The systematic map reveals an inadequate evidence base to address the four questions originally posed in our protocol. An insufficient number of robust studies was found that meet our inclusion criteria from across the miombo region. There is a clear knowledge gap for Angola, northern Mozambique and the Democratic Republic of Congo, at least from the wide sources we consulted, and while we acknowledge that this may due in large part to language bias in the mainstream academic literature, it points to a need to focus on this region in future primary research. There was more literature on dry miombo sites compared with moist sites, and the latter may also be a useful focus for future research. The relative dearth of qualitative studies highlights a potential source of future work to develop policy based on community engagement in the miombo region.

Much further research is needed to understand C stocks and their trends in miombo old-growth woodland, because pooling the data is not sufficiently informative for localised management suggestions, given the variability (i.e., rainfall, aridity, soil depth and stand age) of miombo across the region. Understanding miombo biomass stocks, losses and gains and carbon sequestration in light of the variability across the regional gradients is crucial for future studies. It would require better assessment of both above- and belowground biomass across the region in a systematic way, accounting for spatial, climatic and land use differences.

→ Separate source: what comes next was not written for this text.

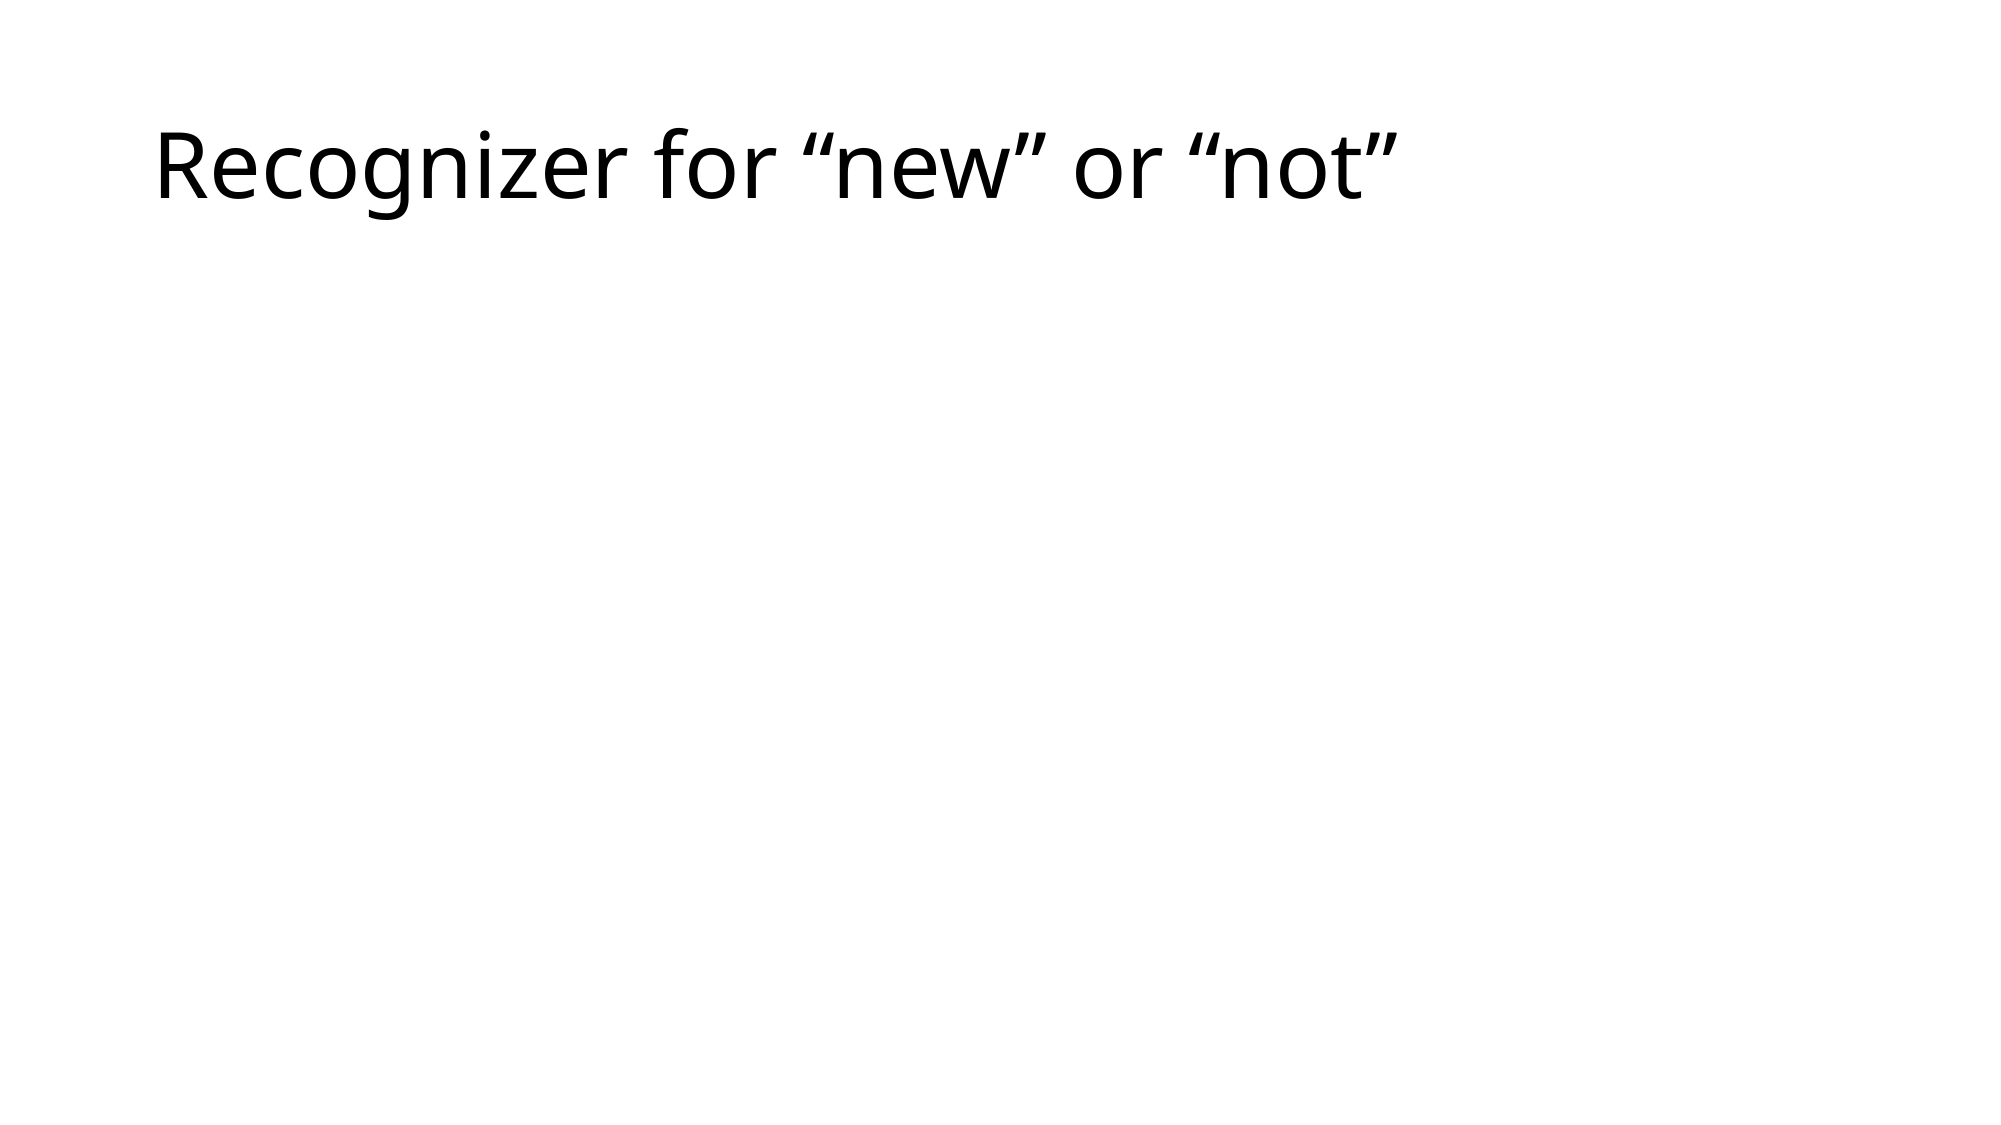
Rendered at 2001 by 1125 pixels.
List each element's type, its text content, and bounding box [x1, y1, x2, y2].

title Recognizer for “new” or “not” [137, 59, 1863, 278]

In light of these findings, we suggest that future studies in miombo woodlands take longer term observational approaches with systematic, permanent sampling designs (versus chronosequence study designs). We also identify a few important phenomena pertinent to miombo woodland land use policy and management that would benefit from systematic review with meta analysis:

  • Do carbon stocks in miombo woodlands return to previous levels after disturbance?

  • What are the differences between carbon stocks in fallow re-growth sites and those in post-clearing re-growth sites, which appear to take longer to re-establish but reach higher levels?

  • Is regrowth after agricultural fallowing slower than after clearing and are conservation areas adequately protecting miombo woodlands?

  • Is controlled fire management, especially with early burning, a favourable management strategy for miombo woodlands to sequester and store carbon?